Extended Data Figure 8. Stereotypical GF IgH clonotypes are present in Oligo-MM¹² and GF/dietary protein-free conditions.

(a) Massive expansion of a public V_H1–12 clonotype across different secondary lymphoid organs of mouse MM¹² 1 (from Fig. 4b), at 21 days post-tamoxifen. Multiphoton images show all three GCs sequenced from this mouse (yellow dotted boxes), magnified in the side panels. Scalebars, 200 μm (overviews) and 50 μm (close-ups). mLN close-ups are from different image acquisitions of the same GC. A clonal tree of all cells in this clone is shown in the bottom-right.

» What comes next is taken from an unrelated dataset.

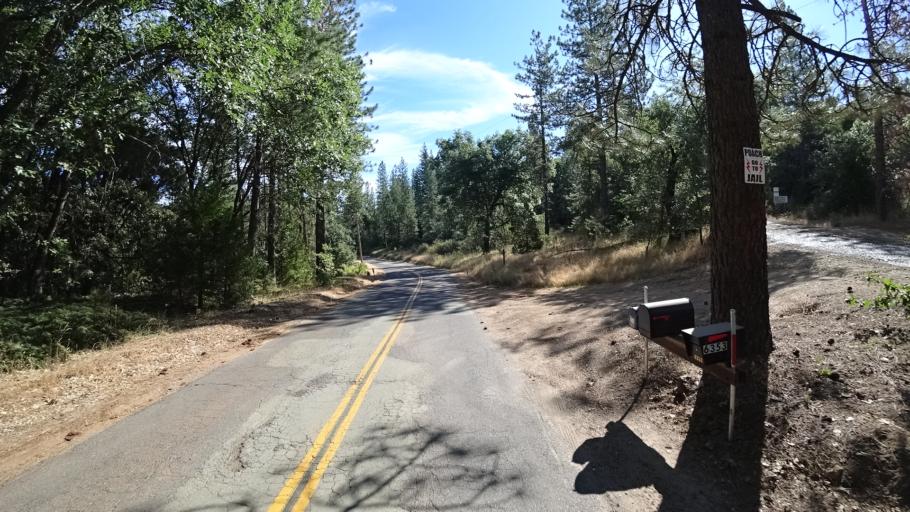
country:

Arrowheads indicate clonal bursts and the organ of origin of cells with that particular sequence. (b) Frequency of cells with GC phenotype (CD38^dimFAS^hi) among total B220⁺ B cells in the indicated organs of mice raised on protein-free chow (PFC). Data for SPF and GF mice are reproduced from Extended Data Fig. 4b. Each symbol represents one mouse. PFC n = 8 mice. (c) Clonal distribution of GC B cells sequenced from the indicated tissues of three separate mice (PFC1–3), with public clonotypes color-coded. See also Fig. 4b. D, duodenal mLN; I, ileal mLN; C, cecal colonic mLN; PP, Peyer’s patch.

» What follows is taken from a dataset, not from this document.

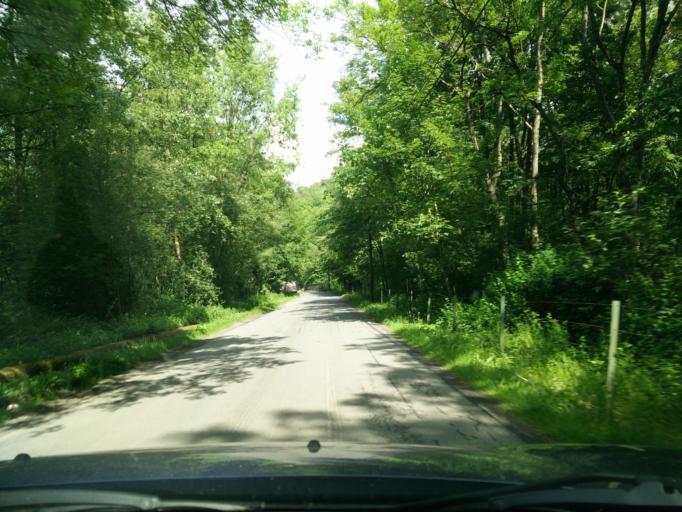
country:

Extended Data Figure 9. Multiwell incidence-based Igh sequencing reveals clonal overlap among individual mice and between microbial colonization conditions.

(a) Schematic overview of the incidence-based Igh sequencing method used for (c-g) and Fig. 4c, d. To identify expanded public clonotypes among gaGC samples from multiple mice with high confidence, we developed an incidence-based sequencing strategy based on repeated sampling of the same GC B cell population. We sorted multiple samples of 100 GC B cells (usually 32 for mLN and 16 for PP) from 6 GF, 6 SPF, and 7 Oligo-MM¹²-colonized mice, and sequenced all BCRs in each sample, for a total of ~80 thousand input B cells, plus 32 wells each of non-GC B cells from the mLN of 3 GF and 3 SPF mice as controls. To avoid counting as “public” sequences that were spuriously present in different mice due to barcode misassignment or DNA contamination, we only included in our analysis clones that were represented by > 5 reads in any single well and found in at least 2 wells from the same sample. Key bioinformatics steps are described in the figure; see the Methods section for a full description of the bioinformatic pipeline. (b) Gating strategy used for data in (c-g) and Fig. 4c–d, described in (a). (c) Number of distinct clones per well, after collapsing sequences with matching V_H, J_H, and CDR_H3 nt sequence. Each symbol represents one well. Boxes represent median and interquartile range. As expected, non-GC B cell samples had many more total clones per well than GC B cells. (d) Proportion of expanded clones (present in > 1 well per sample) in GC and non-GC samples from mLN and PP of mice held under the specified conditions. (e) Histograms of Levenshtein distance between the indicated consensus CDR_H3 and the CDR_H3 of all clones in the indicated category. For ARGSNYXXXXDY, distances are plotted for clones carrying the “correct” V_H1–47 gene or two “control” V_H regions with similar usage frequency in our sample. P-values, Kruskall-Wallis test comparing all three conditions. Due to the very low number of total V_H1–12 clones outside the GF condition, distances to the AREGFAY CDR_H3 are compared between V_H1–12 clones and all clones. P-value, two-tailed Mann-Whitney test. (f) Fraction of clone*wells containing public clonotypes in each condition, pooled from all mice. P-values are for Fisher’s Exact test. (g) Venn diagram showing number of clones per condition (pooled from all mice) and overlap between conditions. The clone in the center of the graph (SPF/Oligo-MM¹²/GF overlap) corresponds to the V_H1–47 public clonotype. In (f, g) data as in Fig. 4d.